La notizia di quel gesto eroico si sparge rapidamente in città, e convince altri militari a disobbedire all’ordine di consegna delle armi. Come il brigadiere dei Vigili del Fuoco, Ignazio D’Addedda, cui il dispaccio viene recapitato assieme alla notizia del tentato suicidio del generale.

Come riferisce su “Il provinciale”, l’Associazione Nazionale dei Vigili del Fuoco, “il Brig. d’Addedda, orgoglioso dei suoi trascorsi militari nell’Arma dei CC. e di aver giurato fedeltà alla Patria, ritiene di non ottemperare a quell’ordine che appare imposto e tanto proprio in considerazione della notizia giuntagli nello stesso giorno che il Gen. Caperdoni si è sparato alla tempia, oppresso dal suo travaglio interiore.”
Il sottufficiale verrà fatto prigioniero dai tedeschi, assieme ai suoi uomini, e verrà rinchiuso nell’aeroporto Lisa, da cui riuscirà rocambolescamente ad evadere. Sarà d’Addedda, diversi anni dopo, a rintracciare nell’archivio della Wehrmacht, a Friburgo di Brisgovia, il documento originale dell’ordine di resa che vedete nell’immagine qui a fianco, pubblicato da Alberto Mangano nel suo sito, Orgoglio Foggiano.

E Caperdoni? Il colpo che il generale si era sparato alla tempia non è mortale. Il proiettile attraversa la scatola cranica, fuoriuscendo dalla parte opposta. Soccorso dagli stessi tedeschi il generale viene portato in ospedale, dove sarà curato prima dagli ufficiali medici tedeschi, e successivamente da quelli americani. Ma il colpo gli recide il nervo ottico, procurandogli una cecità che lo accompagnerà per tutta la vita.
Collocato a riposo alla fine della guerra, si stabilisce a Montù Beccaria, sulle colline dell’Oltrepò pavese, nell’abitazione della moglie Lina. È qui che, una decina d’anni dopo, il generale ripeterà il suo gesto suicida.
Sono passate da poco le 17 del 13 aprile del 1955, quando la signora Lina e sua sorella Lorenzina sentono il rumore di uno sparo provenire dallo studio del generale. Accorrono e lo trovano rantolante.
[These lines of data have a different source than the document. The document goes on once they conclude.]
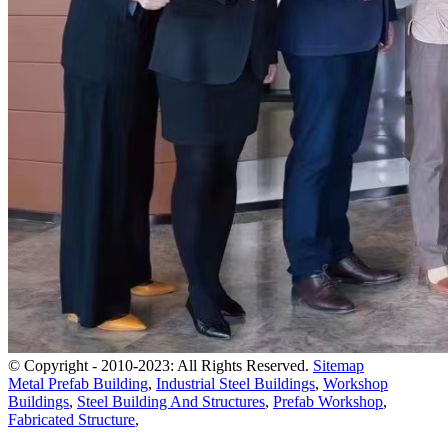
© Copyright - 2010-2023: All Rights Reserved.
Sitemap
Metal Prefab Building
,
Industrial Steel Buildings
,
Workshop
Buildings
,
Steel Building And Structures
,
Prefab Workshop
,
Fabricated Structure
,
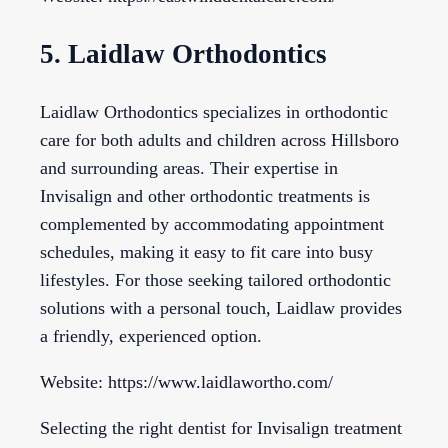
5. Laidlaw Orthodontics
Laidlaw Orthodontics specializes in orthodontic
care for both adults and children across Hillsboro
and surrounding areas. Their expertise in
Invisalign and other orthodontic treatments is
complemented by accommodating appointment
schedules, making it easy to fit care into busy
lifestyles. For those seeking tailored orthodontic
solutions with a personal touch, Laidlaw provides
a friendly, experienced option.
Website: https://www.laidlawortho.com/
Selecting the right dentist for Invisalign treatment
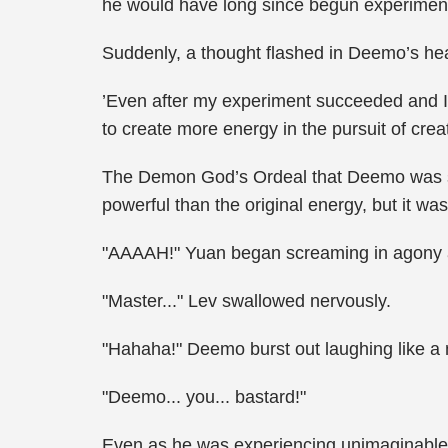
he would have long since begun experimen
Suddenly, a thought flashed in Deemo’s he
’Even after my experiment succeeded and I 
to create more energy in the pursuit of creat
The Demon God’s Ordeal that Deemo was su
powerful than the original energy, but it wa
"AAAAH!" Yuan began screaming in agony al
"Master..." Lev swallowed nervously.
"Hahaha!" Deemo burst out laughing like a ma
"Deemo... you... bastard!"
Even as he was experiencing unimaginable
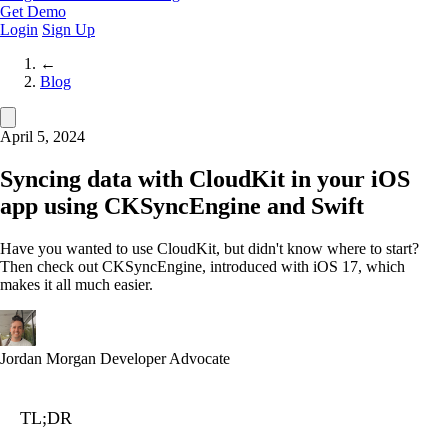
Get Demo
Login
Sign Up
←
Blog
April 5, 2024
Syncing data with CloudKit in your iOS
app using CKSyncEngine and Swift
Have you wanted to use CloudKit, but didn't know where to start?
Then check out CKSyncEngine, introduced with iOS 17, which
makes it all much easier.
Jordan Morgan
Developer Advocate
TL;DR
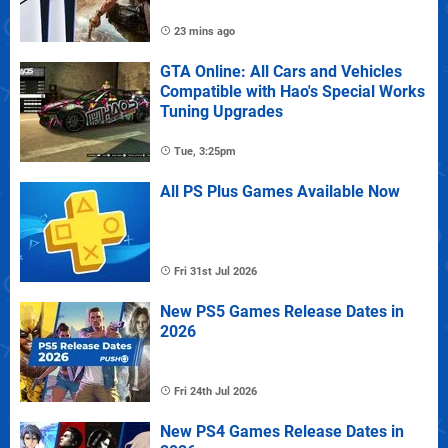
23 mins ago
GTA Online: All Cars and Vehicles
Compatible with Hao's Special Works
Tuning Upgrades
Tue, 3:25pm
All PS Plus Games Available Now
Fri 31st Jul 2026
New PS5 Games Release Dates in
2026
Fri 24th Jul 2026
New PS4 Games Release Dates in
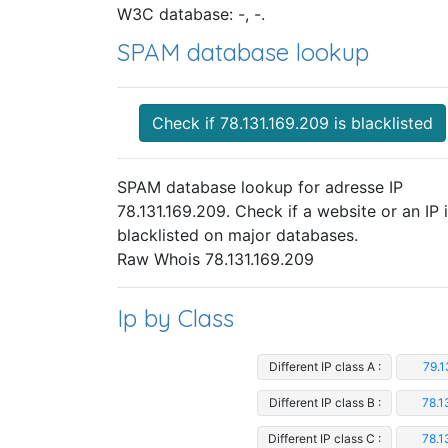
W3C database: -, -.
SPAM database lookup
Check if 78.131.169.209 is blacklisted
SPAM database lookup for adresse IP
78.131.169.209. Check if a website or an IP 
blacklisted on major databases.
Raw Whois 78.131.169.209
Ip by Class
Different IP class A :
79.1
Different IP class B :
78.1
Different IP class C :
78.1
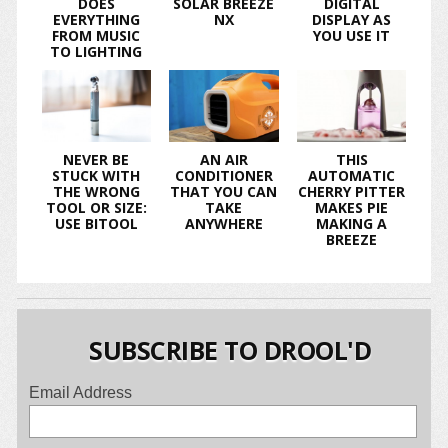
DOES
SOLAR BREEZE
DIGITAL
EVERYTHING
NX
DISPLAY AS
FROM MUSIC
YOU USE IT
TO LIGHTING
NEVER BE
AN AIR
THIS
STUCK WITH
CONDITIONER
AUTOMATIC
THE WRONG
THAT YOU CAN
CHERRY PITTER
TOOL OR SIZE:
TAKE
MAKES PIE
USE BITOOL
ANYWHERE
MAKING A
BREEZE
SUBSCRIBE TO DROOL'D
Email Address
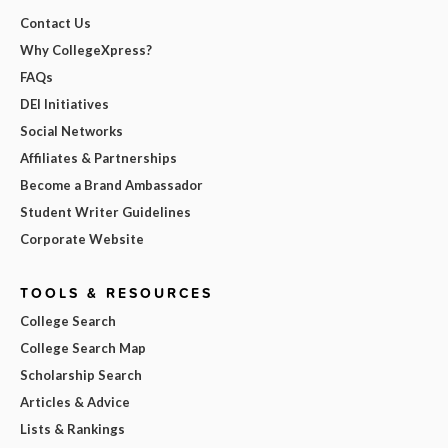
Contact Us
Why CollegeXpress?
FAQs
DEI Initiatives
Social Networks
Affiliates & Partnerships
Become a Brand Ambassador
Student Writer Guidelines
Corporate Website
TOOLS & RESOURCES
College Search
College Search Map
Scholarship Search
Articles & Advice
Lists & Rankings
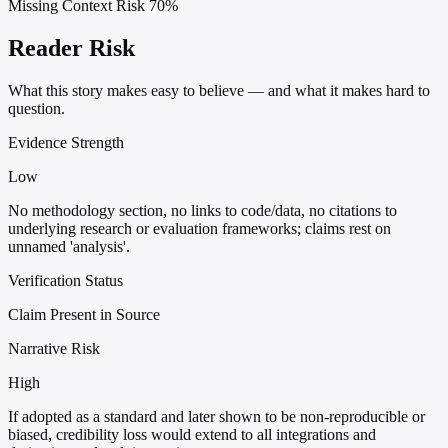
Missing Context Risk
70%
Reader Risk
What this story makes easy to believe — and what it makes hard to
question.
Evidence Strength
Low
No methodology section, no links to code/data, no citations to
underlying research or evaluation frameworks; claims rest on
unnamed 'analysis'.
Verification Status
Claim Present in Source
Narrative Risk
High
If adopted as a standard and later shown to be non-reproducible or
biased, credibility loss would extend to all integrations and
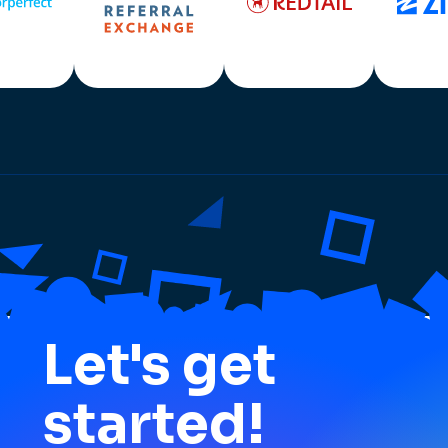
Let's get
started!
L’episodio suscitò un certo scalpore. Ne parlarono il Corriere della Sera e La Stampa, che attribuì il gesto disperato “ad una crisi di malinconia depressiva favorita dal diabete che da alcuni anni lo tormentava”.
Così il quotidiano torinese tratteggia lo sfortunato generale, il cui sacrificio aveva contribuito a salvare diverse vite umane, dodici anni prima, a Foggia. “Di media statura, tarchiato, i capelli bianchi, il volto rotondo sul quale spiccavano i grossi occhiali neri, amava passeggiare per le strade fuori dell’abitato. A Montù risiedono parecchi suoi ex soldati e con essi e con il maresciallo e l’appuntato dei carabinieri si intratteneva a discorrere del passato. I suoi ricordi si erano fermati a Foggia, al tragico settembre del ’43”.
E Foggia dovrebbe essere grata a quest’uomo generoso e sfortunato, a questo eroe mesto e silenzioso, cui non è stata dedicata neanche una strada, restituendogli dignità, memoria, onore, per un gesto che salvò tante vite umane.